Learn about your rights at work around flexible working arrangements on the Fair Work Ombudsman website

Get tips on managing work, stress and mental health

Pregnancy loss 

Pregnancy loss at any stage can cause emotions such as numbness, anger, disbelief and guilt.  

The grief from pregnancy loss is often underestimated. Counselling and support services can help with recovery.  

If you’ve lost a baby, your hospital can provide you with a list of support services. 

Find bereavement support after pregnancy loss on the SANDS website

Find articles and videos about coping after losing a pregnancy or having a stillbirth on the Raising Children Network website

Understand more about miscarriage at the Gidget Foundation.

Antenatal depression and anxiety

Signs and symptoms of antenatal depression

Antenatal depression is depression during pregnancy. It affects up to one in 10 women in Australia.

Some common symptoms include:
  • low mood or feeling numb
  • feeling hopeless, helpless, empty or sad 
  • feelings of worthlessness 
  • feeling unmotivated and unable to cope with a daily routine
  • often feeling close to tears 
  • being angry, irritable or resentful 
  • not being able to sleep (insomnia) or sleeping a lot 
  • having nightmares 
  • changes to appetite (not eating or over-eating) 
  • loss of interest in things that you would normally enjoy 
  • recurring negative thoughts 
  • withdrawing from social contact 
  • having thoughts about wanting to escape or get away from everything. 
Find out more about depression symptoms on the PANDA website.

Signs and symptoms of antenatal anxiety

We all feel anxious sometimes.

During pregnancy you might already be feeling a bit more anxious than usual. It can be hard to know how much is ‘too much’.

If you’re experiencing an anxiety condition, you might find it difficult to get feelings of anxiety or nervousness under control.

Some signs to look for include:
  • anxiety or fear that interrupts your thoughts and interferes with daily tasks 
  • panic attacks (outbursts of extreme fear and panic that are overwhelming and feel difficult to bring under control) 
  • anxiety and worries that keep coming into your mind and are difficult to stop or control 
  • constantly feeling irritable, restless or on edge 
  • having tense muscles, a tight chest and heart palpitations 
  • having tense muscles, a tight chest and heart palpitations 
  • Taking a long time to fall asleep at night.
Find out more about anxiety symptoms on the PANDA website.

Looking after your mental health and wellbeing

Looking after your mental health and wellbeing can help you enjoy your pregnancy and care for your newborn. 

If you’re unsettled or struggling with your mental health during pregnancy, seek support early. 

You can talk to family, friends or a healthcare professional. 

Take the anxiety and depression (K10) test

Learn more about looking after your mental health and wellbeing

Get mental health support

Supporting someone who’s pregnant

Some pregnant people may not realise they’re unsettled or struggling.
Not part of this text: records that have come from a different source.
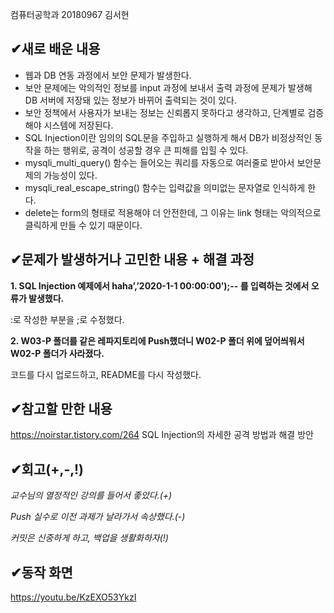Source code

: 컴퓨터공학과 20180967 김서현
##  &#10004;새로 배운 내용
- 웹과 DB 연동 과정에서 보안 문제가 발생한다.
- 보안 문제에는 악의적인 정보를 input 과정에 보내서 출력 과정에 문제가 발생해 DB 서버에 저장돼 있는 정보가 바뀌어 출력되는 것이 있다.
- 보안 정책에서 사용자가 보내는 정보는 신뢰롭지 못하다고 생각하고, 단계별로 검증해야 시스템에 저장된다.
- SQL Injection이란 임의의 SQL문을 주입하고 실행하게 해서 DB가 비정상적인 동작을 하는 행위로, 공격이 성공할 경우 큰 피해를 입힐 수 있다.
- mysqli_multi_query() 함수는 들어오는 쿼리를 자동으로 여러줄로 받아서 보안문제의 가능성이 있다.
- mysqli_real_escape_string() 함수는 입력값을 의미없는 문자열로 인식하게 한다.
- delete는 form의 형태로 적용해야 더 안전한데, 그 이유는 link 형태는 악의적으로 클릭하게 만들 수 있기 때문이다.

##  &#10004;문제가 발생하거나 고민한 내용 + 해결 과정
**1. SQL Injection 예제에서 haha’,’2020-1-1 00:00:00’);-- 를 입력하는 것에서 오류가 발생했다.**

:로 작성한 부분을 ;로 수정했다.

**2. W03-P 폴더를 같은 레파지토리에 Push했더니 W02-P 폴더 위에 덮어씌워서 W02-P 폴더가 사라졌다.**

코드를 다시 업로드하고, README를 다시 작성했다.

##  &#10004;참고할 만한 내용

https://noirstar.tistory.com/264 SQL Injection의 자세한 공격 방법과 해결 방안

##  &#10004;회고(+,-,!)
*교수님의 열정적인 강의를 들어서 좋았다.(+)*

*Push 실수로 이전 과제가 날라가서 속상했다.(-)*

*커밋은 신중하게 하고, 백업을 생활화하자(!)*

##  &#10004;동작 화면
https://youtu.be/KzEXO53YkzI

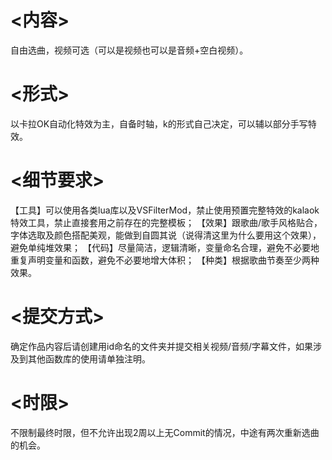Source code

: # <内容>
自由选曲，视频可选（可以是视频也可以是音频+空白视频）。
# <形式>
以卡拉OK自动化特效为主，自备时轴，k的形式自己决定，可以辅以部分手写特效。
# <细节要求>
【工具】可以使用各类lua库以及VSFilterMod，禁止使用预置完整特效的kalaok特效工具，禁止直接套用之前存在的完整模板；
【效果】跟歌曲/歌手风格贴合，字体选取及颜色搭配美观，能做到自圆其说（说得清这里为什么要用这个效果），避免单纯堆效果；
【代码】尽量简洁，逻辑清晰，变量命名合理，避免不必要地重复声明变量和函数，避免不必要地增大体积；
【种类】根据歌曲节奏至少两种效果。
# <提交方式>
确定作品内容后请创建用id命名的文件夹并提交相关视频/音频/字幕文件，如果涉及到其他函数库的使用请单独注明。
# <时限>
不限制最终时限，但不允许出现2周以上无Commit的情况，中途有两次重新选曲的机会。
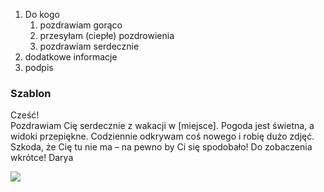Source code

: 1. Do kogo
	1. pozdrawiam gorąco
	2. przesyłam (ciepłe) pozdrowienia
	3. pozdrawiam serdecznie
2. dodatkowe informacje
3. podpis

### Szablon

Cześć!  
Pozdrawiam Cię serdecznie z wakacji w [miejsce]. Pogoda jest świetna, a widoki przepiękne. Codziennie odkrywam coś nowego i robię dużo zdjęć. Szkoda, że Cię tu nie ma – na pewno by Ci się spodobało! Do zobaczenia wkrótce!
Darya

![](Pasted%20image%2020250109183639.png)
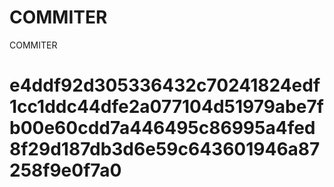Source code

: # COMMITER
COMMITER






# e4ddf92d305336432c70241824edf1cc1ddc44dfe2a077104d51979abe7fb00e60cdd7a446495c86995a4fed8f29d187db3d6e59c643601946a87258f9e0f7a0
Others may recognise how they’re feeling, but not know how to talk to anyone about it. 

You can offer emotional support and practical help.

​Find tips on how to talk to someone you're worried about.

Tips for partners

Remember that you are a support person, not a health professional. You don’t have to know everything or provide advice.
  • Spend time listening, without feeling the need to offer solutions. 
  • Let your partner know how well they’re doing and support their self-care strategies. 
  • Encourage your partner to see a health professional if you’re concerned about them.  
  • Take time out and look after yourself too.  
Visit the Centre for Perinatal Excellence (COPE) website to find more tips on how to support your partner.

Tips for family and friends

Remember that you are a support person, not a health professional. You don’t have to know everything or provide advice. 
  • Be available to talk, in person, over the phone or online. 
  • Make a meal or offer to help with grocery shopping, chores or housework. 
  • Offer to help look after, drop off or pick up older children 
  • Be aware that the expectant person might need time and space to deal with symptoms such as morning sickness or fatigue.